Two mice scurry around in an enclosure crossed through with light beams. The beams track their movement to measure their energy expenditure, along with the amount of oxygen they breathe in and carbon dioxide they exhale. The mice, who are siblings, are equally active and are held to the same diet, but there’s one critical difference: One mouse is noticeably heavier than the other.
In fact, the mice have to be underfed by 10 to 15 percent just to stay as slim as their siblings. Their experiences seem to parallel those of people who complain of gaining weight even when they don’t eat more than others. When allowed to eat as much as they want, the mice quickly begin to eat three to four times as much as the others and balloon to more than twice their size.
These heavier mice are knockouts—that is, one of their genes has been rendered inactive. That gene is Mrap2, and Majzoub is exploring its connection to appetite, energy expenditure and severe obesity. As they report in the July 19 Science, Majzoub and collaborators have also found corresponding genetic mutations in a cohort of obese humans, affecting four individuals with severe, early-onset obesity.
“There are some people who get obese in our environment of abundant, high-calorie foods, and some people who don’t. That is likely due to genetic differences among people who are exposed to the same environment.”
Without Mrap2, and possibly without its human counterpart MRAP2, the signal to decrease appetite as a result of having enough food has trouble getting through. Majzoub’s mouse work has shown that the proteins encoded by these genes help activate a receptor, Mc4r, that is associated with metabolism and appetite. Other mutations along this signaling chain, which starts with fat cells producing the hormone leptin, are known to increase the likelihood of obesity.
Majzoub’s mice became obese whether the gene was knocked out in just the brain or their whole bodies. They gained the most weight when both copies of Mrap2 were knocked out, but still gained weight and had an increase in appetite with one working copy of the gene.

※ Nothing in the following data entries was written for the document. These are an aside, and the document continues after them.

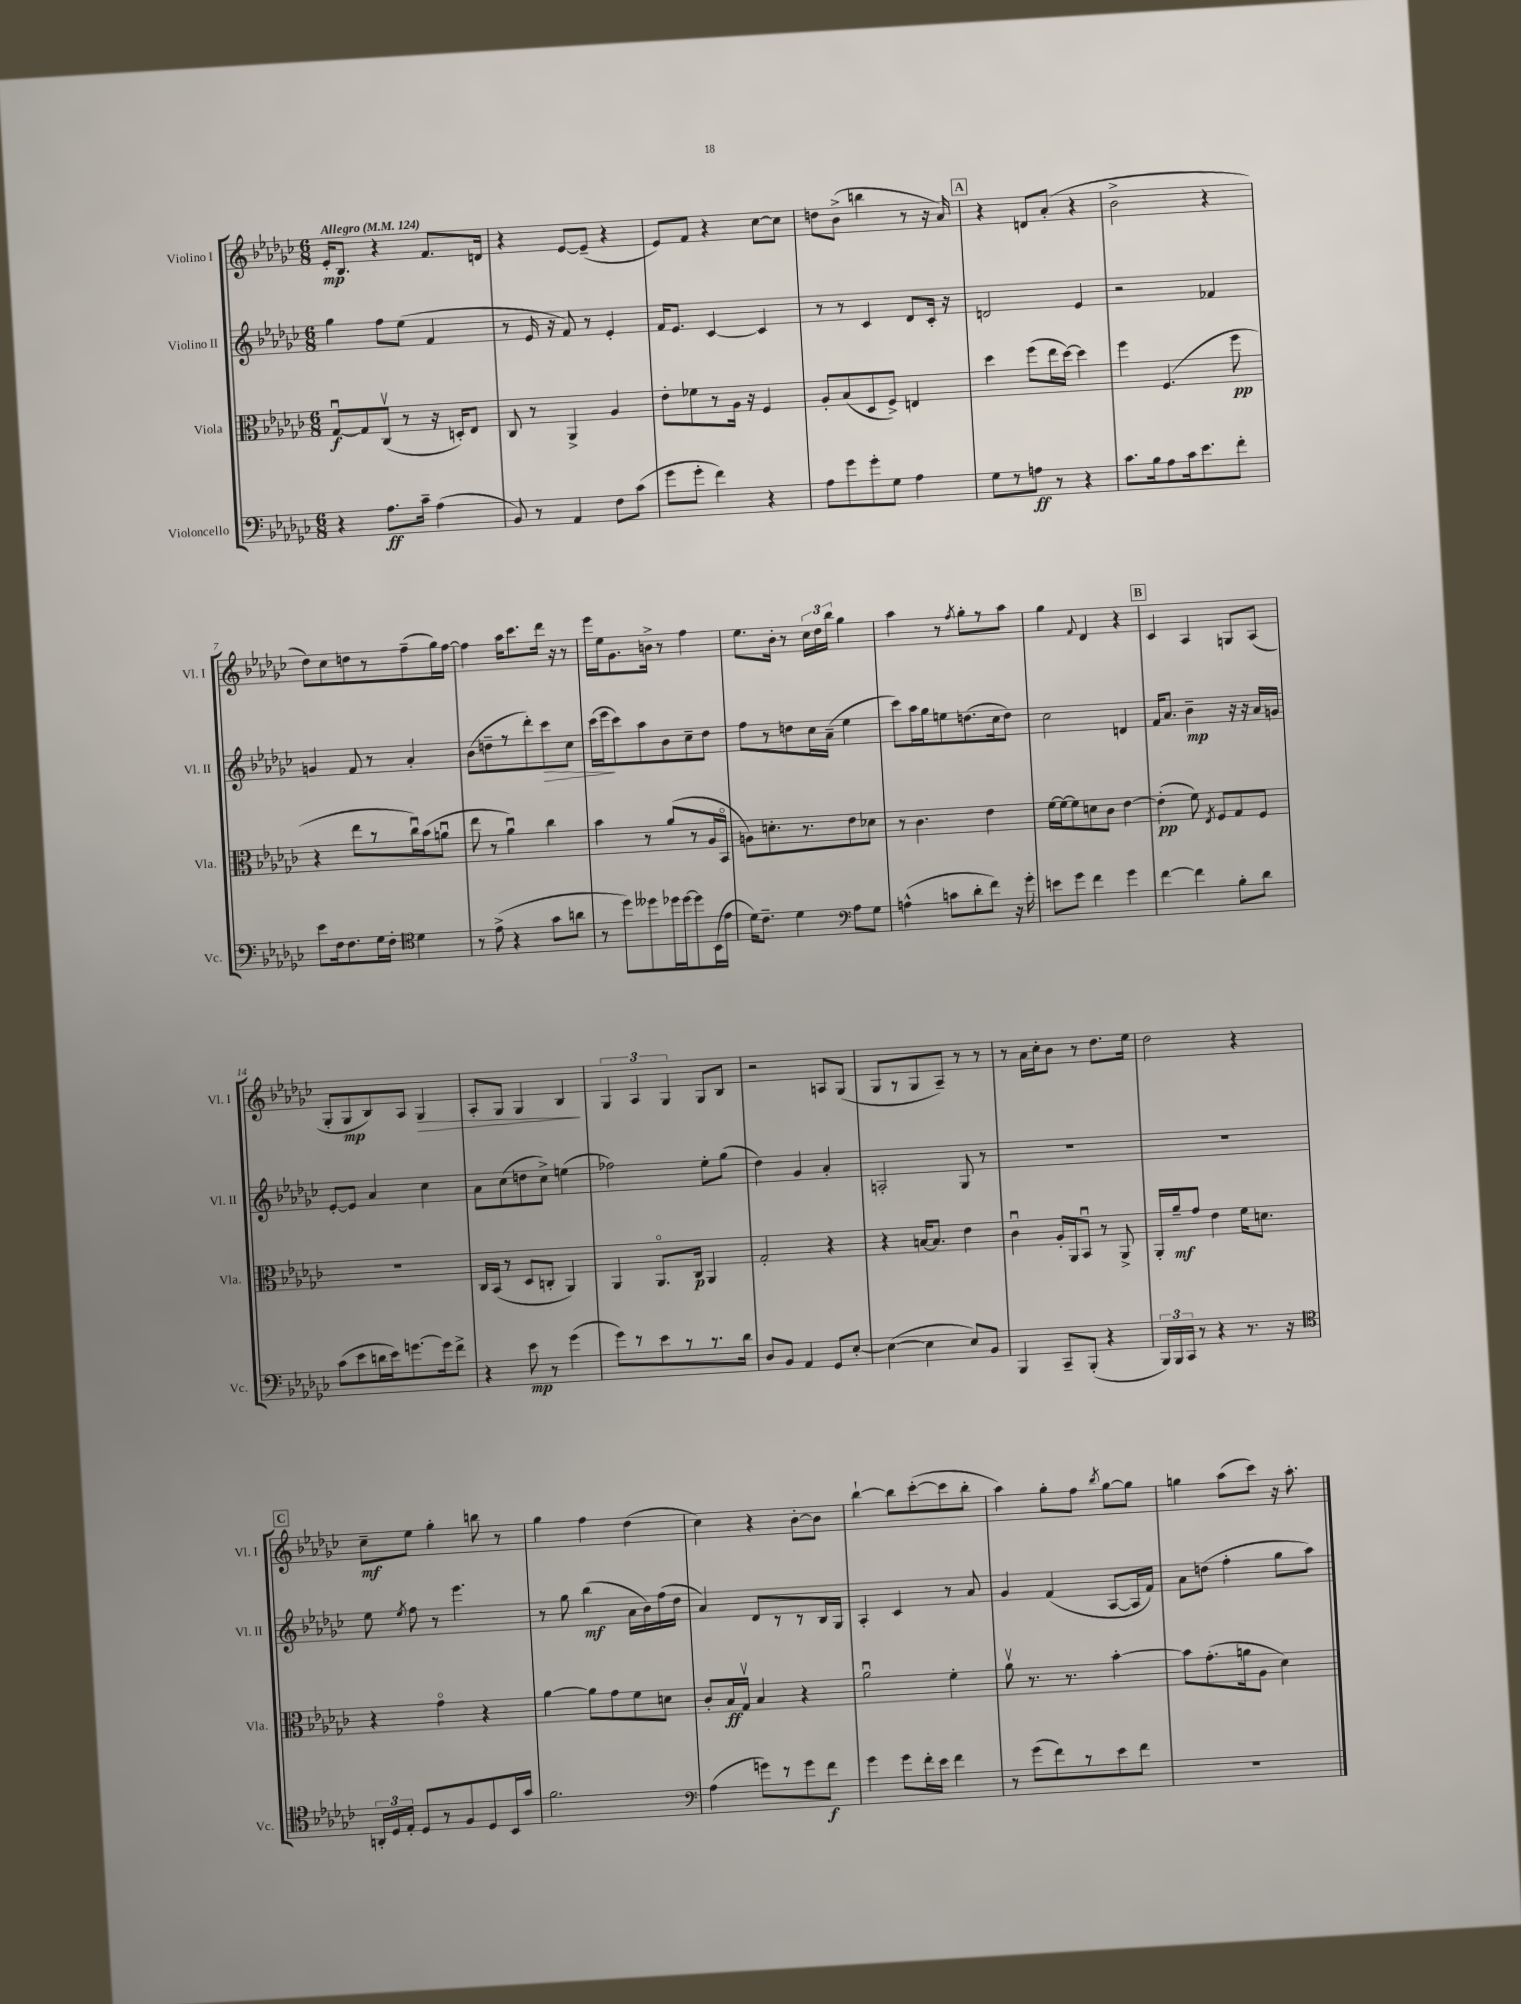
<<
\new StaffGroup <<
\new Staff = "s0" \with { instrumentName = "Violino I" shortInstrumentName = "Vl. I" } {
    \clef treble \key ges \major \numericTimeSignature \time 6/8 \tempo "Allegro" 4 = 124
    \autoBeamOff ees'16[-.\mp bes8.] r4 f'8.[ d'16] |
    r4 ees'8[~ ees'8]--( r4 |
    ees'8[) f'8] r4 ces''8[~ ces''8] |
    d''8[ bes'8]->( b''4 r8 r16 aes'16) |
    \mark \markup { \box "A" } r4 d'8[ aes'8]-.( r4 |
    bes'2-> r4 |
    des''8[) ces''8 d''8 r8 f''8--( ges''16) f''16]~ |
    f''4 aes''16[ ces'''8. des'''16] r16 r8 |
    ees'''16[ ees''16 ges'8. b'16]-> r8 f''4 |
    ees''8.[ bes'16]-. r8 \tuplet 3/2 { ces''16[ des''16 bes''16] } ges''4 |
    aes''4 r8 \acciaccatura { f''8 } ges''8[-. r8 aes''8] |
    ges''4 \appoggiatura { f'8 } des'4 r4 |
    \mark \markup { \box "B" } ces'4 aes4 g8[ aes8]( |
    ges8[-. ges8\mp bes8) aes8] ges4\> |
    aes8[-. ges8] ges4 bes4\! |
    \tuplet 3/2 { ges4 aes4 ges4 } ges8[ bes8] |
    r2 a8[ ges8]( |
    ges8[ r8 ges8 aes8]--) r8 r8 |
    r8 aes'16[ ces''16-. bes'8] r8 des''8.[ ees''16] |
    des''2 r4 |
    \mark \markup { \box "C" } ces''8[--\mf ees''8] ges''4-. b''8 r8 |
    ges''4 f''4 des''4( |
    ces''4) r4 bes'8[~-. bes'8] |
    bes''4~-! bes''8[ ces'''8~-.( ces'''8 bes''8]-. |
    aes''4) ges''8[-. f''8] \acciaccatura { bes''8 } ges''8[~ ges''8] |
    g''4 aes''8[( ces'''8]) r16 aes''8.-. \bar "|." |
}
\new Staff = "s1" \with { instrumentName = "Violino II" shortInstrumentName = "Vl. II" } {
    \clef treble \key ges \major \numericTimeSignature \time 6/8
    \autoBeamOff ges''4 f''8[ ees''8]( f'4 |
    r8 ees'16 r16 f'8) r8 ees'4-. |
    f'16[ ees'8.] ces'4~ ces'4 |
    r8 r8 ces'4 des'8[ ces'16]-. r16 |
    \mark \markup { \box "A" } d'2 ees'4 |
    r2 fes'4 |
    g'4 f'8 r8 aes'4-. |
    bes'8[( d''8-- r8 des'''8-.) ces'''8\> ces''8] |
    ces'''16[( ees'''16\! ces'''8) aes''8 bes'8 ces''8-- des''8] |
    f''8[ r8 d''8 ces''16 aes'16]--( ees''4 |
    ces'''8[) aes''16 ges''16 e''8 d''8.( ces''16 d''8]) |
    ces''2 d'4 |
    \mark \markup { \box "B" } f'16[ aes'8.] bes'4--\mp r16 r16 aes'16[ g'16] |
    ees'8[~-. ees'8] aes'4 ces''4 |
    aes'8[ ces''8( d''8 ces''8]->) e''4( |
    fes''2) ees''8[-. ges''8]( |
    des''4) ges'4 aes'4-. |
    a2-. ges8 r8 |
    R2. |
    R2. |
    \mark \markup { \box "C" } ees''8 \acciaccatura { ees''8 } f''8 r8 ees'''4. |
    r8 ges''8 bes''4\mf( aes'16[ bes'16) f''16( des''16] |
    aes'4) des'8[ r8 r8 bes16 ges16] |
    aes4-. ces'4 r8 aes'8 |
    ges'4 f'4( aes8[~ aes16 f'16]) |
    aes'8[ d''8]( f''4-. ges''8[ aes''8]) \bar "|." |
}
\new Staff = "s2" \with { instrumentName = "Viola" shortInstrumentName = "Vla." } {
    \clef alto \key ges \major \numericTimeSignature \time 6/8
    \autoBeamOff ges8[~\downbow\f ges8 ces8]\upbow( r8 r16 d16[-.) ees8] |
    ces8 r8 aes,4-> aes4 |
    ees'8[-. fes'8 r8 aes16] r16 f4 |
    aes8[-. bes8( des8 f8]->) e4 |
    \mark \markup { \box "A" } des''4 f''8[( ees''16 des''16]~) des''4 |
    f''4 f4.( f''8\pp |
    r4 ees''8[ r8 ces''16\downbow) bes'16( a'8]\downbow |
    ees''8 r8 aes'4\downbow) ces''4 |
    bes'4 r8 aes'8[( r8 aes16 bes,16]\flageolet |
    a8[) d'8.-. r8. ees'8 des'8] |
    r8 ces'4. ees'4 |
    f'16[~ f'16~ f'8 d'8 ces'8] ees'4~ |
    \mark \markup { \box "B" } ees'4-.\pp( f'8) \acciaccatura { ees8 } f8[ ges8 f8] |
    R2. |
    ces16[ bes,16]( r8 des8[ c8]-. aes,4) |
    aes,4 aes,8.[\flageolet ces16]\p aes,4 |
    ges2-. r4 |
    r4 b16[~ b8.] ees'4 |
    ces'4\downbow aes16[-. aes,16 bes,8]\downbow r8 aes,8-> |
    aes,16[-. aes'16--\mf ges'8] ees'4 f'16[ d'8.] |
    \mark \markup { \box "C" } r4 ges'4\flageolet r4 |
    aes'4~ aes'8[ ges'8 f'8 d'8] |
    ces'8[-. bes16\ff ges16]\upbow bes4 r4 |
    aes'2\downbow f'4-. |
    aes'8\upbow r8. r8. bes'4~-. |
    bes'8[ ges'8.-.( a'16 aes8] des'4) \bar "|." |
}
\new Staff = "s3" \with { instrumentName = "Violoncello" shortInstrumentName = "Vc." } {
    \clef bass \key ges \major \numericTimeSignature \time 6/8
    \autoBeamOff r4 aes8.[\ff ces'16]-- aes4( |
    bes,8) r8 aes,4 f8[ ces'8]( |
    ges'8[ ges'8]-. f'4) r4 |
    aes8[ ges'8 ges'8-. ges8] aes4 |
    \mark \markup { \box "A" } ges8[ r8 a8]\ff r8 r4 |
    ces'8.[ bes16 aes8 ces'16 ees'8. f'8]-. |
    ees'8[ f16 f8. ges16 f16]-. \clef tenor des'4 |
    r8 ees'8->( r4 ges'8[ a'8] |
    r8 des''8[) deses''8 des''16 des''16~ des''8 bes,16( ees'16] |
    des'16[) ces'8.]-- des'4 \clef bass aes8[ ges8] |
    a4-^( c'8[ des'8-. f'8]) r16 ges'16-. |
    e'8[ ges'8] f'4 ges'4 |
    \mark \markup { \box "B" } f'4~ f'4 bes8[-. des'8] |
    ces'8[( ees'8 d'16 ees'16) g'8.~ g'16 f'8]-> |
    r4 ees'8\mp r8 ges'4( |
    ges'8[) r8 ees'8 r8 r8. des'16] |
    des8[ bes,8] aes,4 ges,8[ ees8]~-. |
    ees4~( ees4 ees8[) bes,8] |
    bes,,4 ces,8[-- bes,,8]-.( r4 |
    \tuplet 3/2 { bes,,16[) bes,,16 ces,16] } r8 r4 r8. r16 |
    \mark \markup { \box "C" } \clef tenor \tuplet 3/2 { a,16[-. des16 ees16]-. } des8[ r8 f8 des8 bes,16 ges'16] |
    f'2. |
    \clef bass aes4( g'8[) r8 g'8 f'8]\f |
    ges'4 ges'8[ f'16-. ees'16] f'4 |
    r8 ges'8[( f'8) r8 ees'8 f'8] |
    R2. \bar "|." |
}
>>
>>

When given a high-fat diet, the knockout mice showed much more rapid weight gain than the normal mice. Again, Majzoub finds this interesting in the context of the rapid rise in human obesity in recent decades, and speculates that the unhealthy foods all around us might be especially toxic in people with particular genetic dispositions.
The human counterpart
Majzoub collaborated with Sadaf Farooqi, MD, PhD, of the University of Cambridge, and others to investigate groups of severely obese patients from around the world—including many from the U.K., and, to a lesser extent, Sweden. The mutations affecting the four people in the obese cohort were severe; in one case, these mutations prevented the MRAP2 protein from forming entirely. But Majzoub suspects that milder MRAP2 mutations also might contribute to obesity in combination with other factors, like food environment.
“There’s been a tremendous increase in the incidence and prevalence of obesity over the past 20 years, and our genes certainly haven’t changed during that time period,” Majzoub says. “But there are some people who get obese in our environment of abundant, high-calorie foods, and some people who don’t. That is likely due to genetic differences among people who are exposed to the same environment.”

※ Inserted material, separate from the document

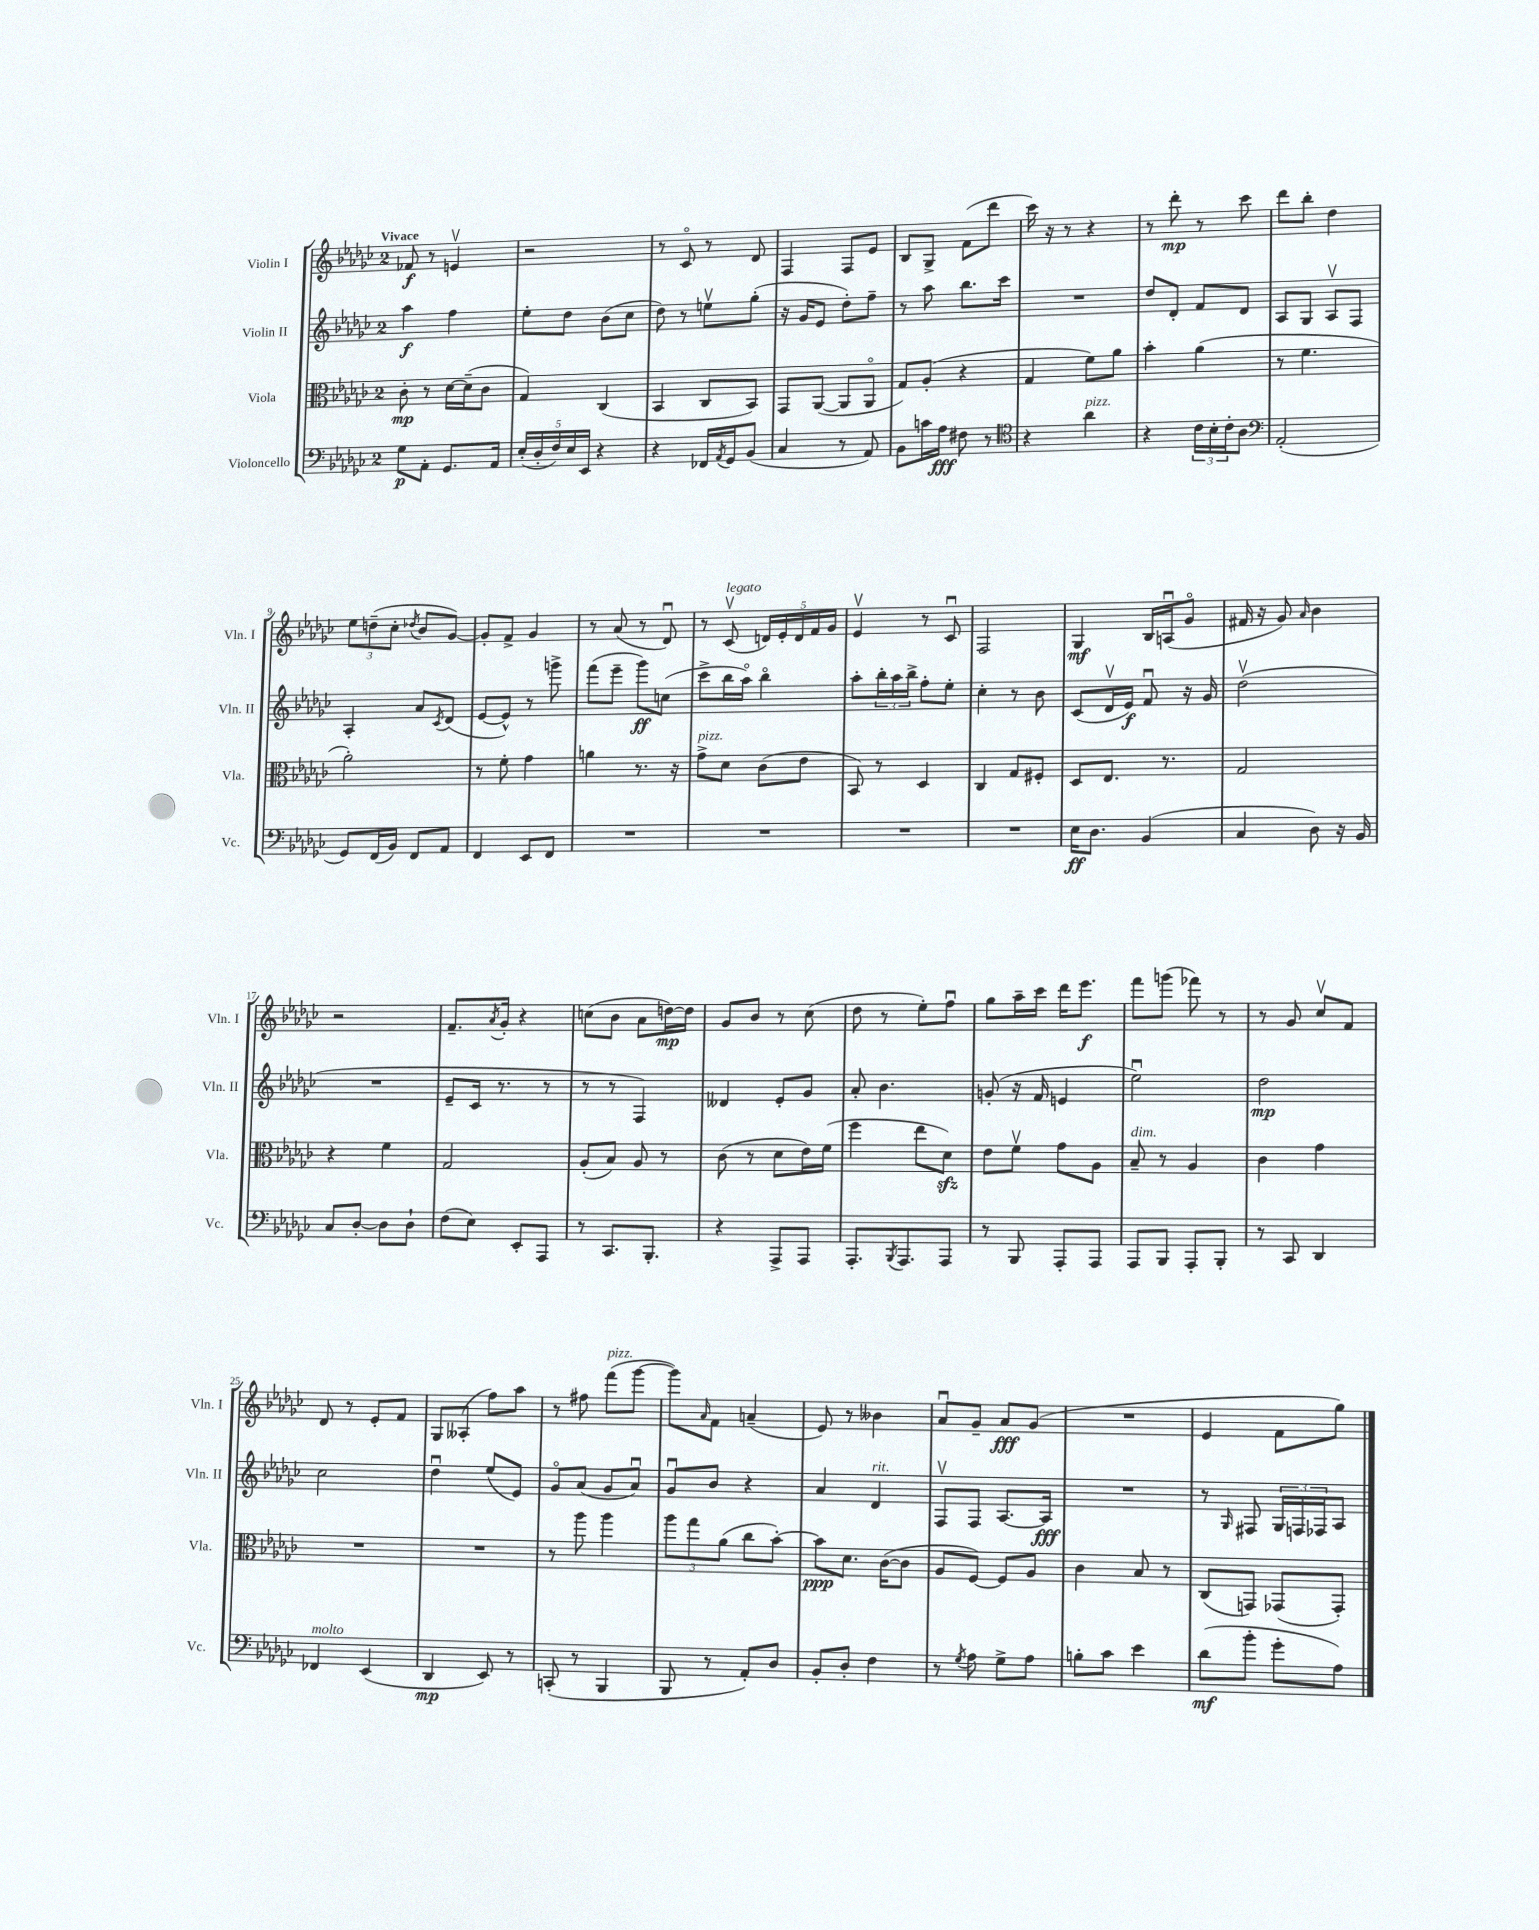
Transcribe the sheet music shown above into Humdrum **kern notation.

Why the mice initially gained weight when held to the same diet—despite apparently similar energy expenditure—remains a mystery. Majzoub suggests a connection to the thrifty-gene hypothesis, which posits that energy-conserving mutations that cause obesity today exist because they are beneficial to humans in times of famine.
Majzoub’s group can’t tell yet if the human mutations produce the more-gain-with-less-food effect that the mice experienced early on in their life cycle: “If we can identify humans with the gene early enough,” Majzoub says, “maybe we can ask whether the same is true for them.”